Thursday, June 27, 2013

Superman 400: "The Living Legends of Superman"

The single best comic ever produced by DC Comics, EVER.

Superman 400 is an exploration of the concept of the mythic hero, the historical figure, the person of interest as their story travels down through time and is received by further generations. This is Elliot S! Maggin's opportunity to fully flesh out his mythology of Superman's future, aided by the greatest team of artists to ever appear in a single issue of a comic. Seriously, check out this roster:

Joe Orlando; Howard Chaykin; Brian Bolland; Jack Kirby; Al Williamson; John Byrne; Jack Davis; Frank Miller; Leonard Starr; Walt Simonson; Marshall Rogers; Bernie Wrightson; Wendy Pini; Will Eisner; Mike Kaluta; Steve Ditko; Mike Grell; Klaus Janson; Moebius; Jim Steranko (writing his segment as well); Bill Sienkiewicz and Jerry Robinson. WITH an introduction by Ray Bradbury.

With a talent roster like that, you know it's time to just dive right in and see what we have. Please note, that because this issue is presented as an anthology we'll be doing capsule reviews, rather than a single essay which connects all these disparate parts, so that I can do justice to everything on it's own terms.

- As you can see above, Howard Chaykin's cover is a depiction of Superman forged directly from the souls of everyone who has ever loved him. Just amazing work.

- The framing story expresses the twin ideas of the piece: That time is a fixed point in time and that legends do not originate in a vacuum, but are animated by the people who transmit and receive them in powerful, simple, terms. This is just a wonderful metaphor for the continued creation of comic books through the ages, and it's expressed powerfully without being too "on the nose." Beautiful work.

- Wow.

- There aren't enough Jack Kirby Superman images out there.

- The next piece is a wonderful yarn concerning a futuristic flim-flam man's tall tale about being saved by Superman in space, and discovering his "super serum" which he's now willing to sell. It's accompanied by drop dead gorgeous art, and it's a fun yarn. A comedic piece to whet our appetites for the more serious stories to follow. It doesn't make any less lovely to read, but it's not the sort of story that benefits from in depth review. Just read it.

- Interesting to see how Byrne saw Superman, just a couple years before he became the architect of his world. He's a little younger here than he looks in Byrne's origin for him a couple years later.

- Maggin teams with Frank Miller for the next segment which uses the Pre-Crisis concept of "Earth-Prime" (which is literally OUR Earth) for its springboard. Basically, scientists in the far future develop a device to obtain relics from parallel dimensions, and today they have obtained an episode of The Adventures of Superman 50's TV show from our world, and will use it to determine the age old secret of Superman's true identity. The debate between the reporter (who is a descendant of Jimmy Olsen) and the scientists over the accuracy of the evidence and the speculation concerning who Superman really was (it seems the majority opinion was on and off Superman baddie and Darkseid lackey Morgan Edge) feels like gentle mockery of the "debate" concerning Shakespeare's authorship. Great stuff.

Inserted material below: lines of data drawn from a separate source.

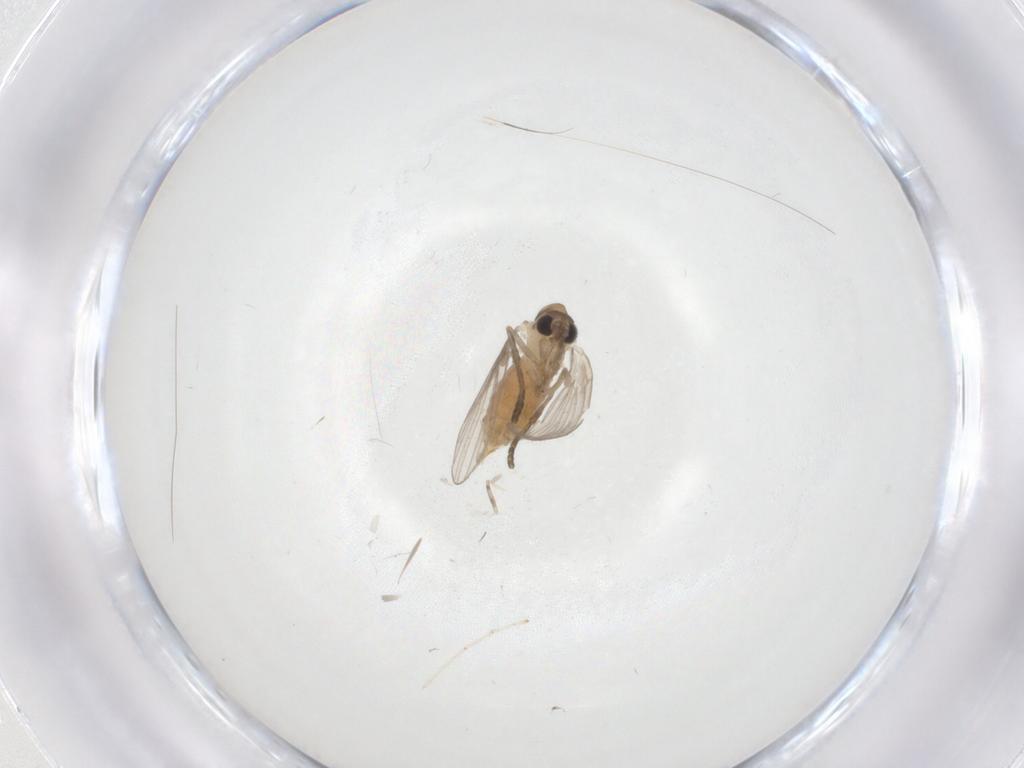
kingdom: Animalia
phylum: Arthropoda
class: Insecta
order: Diptera
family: Cecidomyiidae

- How many times can I say something's incredible?

- Marshall Rogers illustrates an offbeat story where Superman's indestructible costume allows a simple vagrant to incite a revolt against an oppressive regime. Superman, even without being present, is such a powerful symbol that he can rip whole communities out of apathy. An interesting inversion of the idea that superhero comics are fundamentally a "distraction" from the real world.

- Powerful, dynamic, work from a true master.

- The next story clocks in at just three pages as we watch two college professors in a space school argue about whether Superman was actually real. Nothing masterful, but the point being made that history fails to capture the true greatness of our finest heroes. Fun.

- Mike Kaulta's trademark style animates a neat slice of life from a far future Earth where children imagine themselves as a Superman, who they have subtly conflated with Batman (though he is never mentioned). Makes the point that the methodology of Superman is not nearly as important as the concept of Superman, which will always endure.

- Of course, Ditko makes the letter on the college sweater an A. Of course.

- Striking.

- Maggin's best story involves a futuristic seder meal for his Superman holiday Miracle Monday. Superman himself makes his only appearance in these stories, and is delighted to discover that he's become a kind of post-modern Elijah. The final evolution of probably the essential Jewish-American character. Not just great Superman, but truly great science-fiction.

- Very few images of Superman are haunting, this is one of them. From French legend Moebius.

- Steranko contributes the finale, where Superman and most of his descendents have transcended their physical form, and allow Superman's final descendent to stop the heat death of the universe and restore the universe's capacity for Life. Probably Steranko's greatest work, and that covers A LOT of ground.

Conclusion: This would be a satisfying final issue for Superman, and it doesn't contain Lois; Clark; the Daily Planet; the Legion; and barely contains Superman himself. Incredible, incredible. It places the Superman myth in incredible and varied contexts and makes the mind and spirit soar like truly great science fiction does. It gives you world after world that you want to live in.